* _Рабочее задание_
Сможете перепечатать без изменений строки материала ниже, начиная с самой первой и заканчивая строкой, в которой есть «Benefits for Accoun», включительно?

* _Предоставленный материал_
▬▬▬▬▬▬

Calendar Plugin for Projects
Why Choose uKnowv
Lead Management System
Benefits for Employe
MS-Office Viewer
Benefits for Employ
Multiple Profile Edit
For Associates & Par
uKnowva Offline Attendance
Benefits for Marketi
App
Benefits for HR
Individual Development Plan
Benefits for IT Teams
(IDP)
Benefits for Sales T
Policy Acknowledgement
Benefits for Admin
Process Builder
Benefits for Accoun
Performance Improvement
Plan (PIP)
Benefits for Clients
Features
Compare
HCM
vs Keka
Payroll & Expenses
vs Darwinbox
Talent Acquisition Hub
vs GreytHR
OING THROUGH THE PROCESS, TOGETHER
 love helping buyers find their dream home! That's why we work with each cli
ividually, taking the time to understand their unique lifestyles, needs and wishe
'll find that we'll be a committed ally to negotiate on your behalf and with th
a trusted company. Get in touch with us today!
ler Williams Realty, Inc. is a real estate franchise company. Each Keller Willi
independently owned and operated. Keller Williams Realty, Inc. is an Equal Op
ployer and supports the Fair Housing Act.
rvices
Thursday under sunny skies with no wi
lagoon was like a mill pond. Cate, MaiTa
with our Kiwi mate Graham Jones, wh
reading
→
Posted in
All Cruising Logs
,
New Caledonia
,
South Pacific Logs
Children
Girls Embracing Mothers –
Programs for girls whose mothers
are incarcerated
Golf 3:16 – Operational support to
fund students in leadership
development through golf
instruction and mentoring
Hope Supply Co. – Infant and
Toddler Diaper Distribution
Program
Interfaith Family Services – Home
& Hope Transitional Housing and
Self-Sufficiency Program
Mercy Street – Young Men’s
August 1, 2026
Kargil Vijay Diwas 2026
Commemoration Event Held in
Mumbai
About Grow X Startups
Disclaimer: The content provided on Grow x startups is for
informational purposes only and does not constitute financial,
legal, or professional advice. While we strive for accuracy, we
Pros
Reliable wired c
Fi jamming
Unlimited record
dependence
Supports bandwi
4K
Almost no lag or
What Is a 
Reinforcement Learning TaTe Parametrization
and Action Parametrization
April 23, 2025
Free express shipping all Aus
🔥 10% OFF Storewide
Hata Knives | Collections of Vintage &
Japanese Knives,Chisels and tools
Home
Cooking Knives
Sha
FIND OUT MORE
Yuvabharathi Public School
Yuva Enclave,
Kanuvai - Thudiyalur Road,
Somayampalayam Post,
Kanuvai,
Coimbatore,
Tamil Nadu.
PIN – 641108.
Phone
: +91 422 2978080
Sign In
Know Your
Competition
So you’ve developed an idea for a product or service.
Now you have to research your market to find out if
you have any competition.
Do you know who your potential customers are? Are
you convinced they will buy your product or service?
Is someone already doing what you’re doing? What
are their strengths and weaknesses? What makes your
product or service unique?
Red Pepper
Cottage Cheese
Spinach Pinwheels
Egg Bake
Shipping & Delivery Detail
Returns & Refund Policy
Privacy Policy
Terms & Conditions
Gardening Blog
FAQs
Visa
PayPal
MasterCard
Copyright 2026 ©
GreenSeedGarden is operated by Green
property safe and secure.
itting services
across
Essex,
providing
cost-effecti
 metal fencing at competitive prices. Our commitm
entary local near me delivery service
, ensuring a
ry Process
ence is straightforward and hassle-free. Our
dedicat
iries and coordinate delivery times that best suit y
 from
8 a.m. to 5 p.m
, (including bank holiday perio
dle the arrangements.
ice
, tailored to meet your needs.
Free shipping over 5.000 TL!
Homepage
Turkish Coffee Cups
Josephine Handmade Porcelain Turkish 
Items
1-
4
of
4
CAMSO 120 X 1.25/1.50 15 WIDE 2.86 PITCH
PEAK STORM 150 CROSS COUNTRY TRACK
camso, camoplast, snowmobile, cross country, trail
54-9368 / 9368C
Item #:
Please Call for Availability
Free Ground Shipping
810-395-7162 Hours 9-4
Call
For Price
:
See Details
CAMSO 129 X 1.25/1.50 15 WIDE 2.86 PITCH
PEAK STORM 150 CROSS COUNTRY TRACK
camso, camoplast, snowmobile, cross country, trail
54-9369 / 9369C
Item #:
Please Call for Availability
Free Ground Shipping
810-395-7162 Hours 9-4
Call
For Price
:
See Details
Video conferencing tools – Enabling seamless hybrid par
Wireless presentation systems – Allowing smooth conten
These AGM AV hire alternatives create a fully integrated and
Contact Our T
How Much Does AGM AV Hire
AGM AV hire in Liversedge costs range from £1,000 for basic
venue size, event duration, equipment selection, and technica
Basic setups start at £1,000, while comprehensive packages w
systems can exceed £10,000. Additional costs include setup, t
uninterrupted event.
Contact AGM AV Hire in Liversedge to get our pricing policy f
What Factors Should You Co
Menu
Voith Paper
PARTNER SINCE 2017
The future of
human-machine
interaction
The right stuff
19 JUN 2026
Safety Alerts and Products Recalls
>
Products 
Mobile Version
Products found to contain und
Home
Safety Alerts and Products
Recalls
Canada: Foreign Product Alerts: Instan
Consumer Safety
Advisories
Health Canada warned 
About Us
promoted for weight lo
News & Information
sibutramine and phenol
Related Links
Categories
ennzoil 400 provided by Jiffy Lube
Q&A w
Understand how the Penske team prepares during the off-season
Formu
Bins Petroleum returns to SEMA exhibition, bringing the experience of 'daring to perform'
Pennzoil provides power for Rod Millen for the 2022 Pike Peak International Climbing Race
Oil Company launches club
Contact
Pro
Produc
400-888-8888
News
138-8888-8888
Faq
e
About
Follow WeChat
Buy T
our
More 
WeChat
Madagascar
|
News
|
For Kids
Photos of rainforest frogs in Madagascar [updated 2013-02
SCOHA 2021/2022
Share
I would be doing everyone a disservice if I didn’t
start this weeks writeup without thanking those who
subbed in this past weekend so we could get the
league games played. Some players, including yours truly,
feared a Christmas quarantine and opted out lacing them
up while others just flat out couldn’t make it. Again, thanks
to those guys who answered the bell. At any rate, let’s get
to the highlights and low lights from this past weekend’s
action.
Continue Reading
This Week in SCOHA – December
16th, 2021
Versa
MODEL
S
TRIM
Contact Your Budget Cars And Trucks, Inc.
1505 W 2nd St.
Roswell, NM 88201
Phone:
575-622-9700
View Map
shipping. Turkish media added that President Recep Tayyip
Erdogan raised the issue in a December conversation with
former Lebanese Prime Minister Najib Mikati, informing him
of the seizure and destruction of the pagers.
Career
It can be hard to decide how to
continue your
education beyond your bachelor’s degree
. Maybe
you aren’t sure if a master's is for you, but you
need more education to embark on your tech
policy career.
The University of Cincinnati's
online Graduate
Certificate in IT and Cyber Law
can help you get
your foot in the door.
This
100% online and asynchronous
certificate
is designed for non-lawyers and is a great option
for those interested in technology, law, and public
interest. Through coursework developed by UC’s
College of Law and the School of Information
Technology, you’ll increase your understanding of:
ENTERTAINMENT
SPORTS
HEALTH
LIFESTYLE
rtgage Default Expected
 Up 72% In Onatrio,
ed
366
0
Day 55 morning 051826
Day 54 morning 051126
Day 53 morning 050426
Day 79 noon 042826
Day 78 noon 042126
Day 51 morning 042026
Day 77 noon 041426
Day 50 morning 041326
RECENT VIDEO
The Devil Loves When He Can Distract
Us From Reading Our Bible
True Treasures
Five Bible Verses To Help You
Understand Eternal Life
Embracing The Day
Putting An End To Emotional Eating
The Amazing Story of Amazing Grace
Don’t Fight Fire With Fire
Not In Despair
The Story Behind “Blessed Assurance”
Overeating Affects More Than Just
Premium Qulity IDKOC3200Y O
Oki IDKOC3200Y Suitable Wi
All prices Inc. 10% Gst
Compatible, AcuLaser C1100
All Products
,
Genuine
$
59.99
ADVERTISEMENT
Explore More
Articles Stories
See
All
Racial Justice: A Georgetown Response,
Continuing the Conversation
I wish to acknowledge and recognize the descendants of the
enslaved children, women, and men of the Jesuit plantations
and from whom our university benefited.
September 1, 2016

▬▬▬▬▬▬

* _Ответ к заданию_
Calendar Plugin for Projects
Why Choose uKnowv
Lead Management System
Benefits for Employe
MS-Office Viewer
Benefits for Employ
Multiple Profile Edit
For Associates & Par
uKnowva Offline Attendance
Benefits for Marketi
App
Benefits for HR
Individual Development Plan
Benefits for IT Teams
(IDP)
Benefits for Sales T
Policy Acknowledgement
Benefits for Admin
Process Builder
Benefits for Accoun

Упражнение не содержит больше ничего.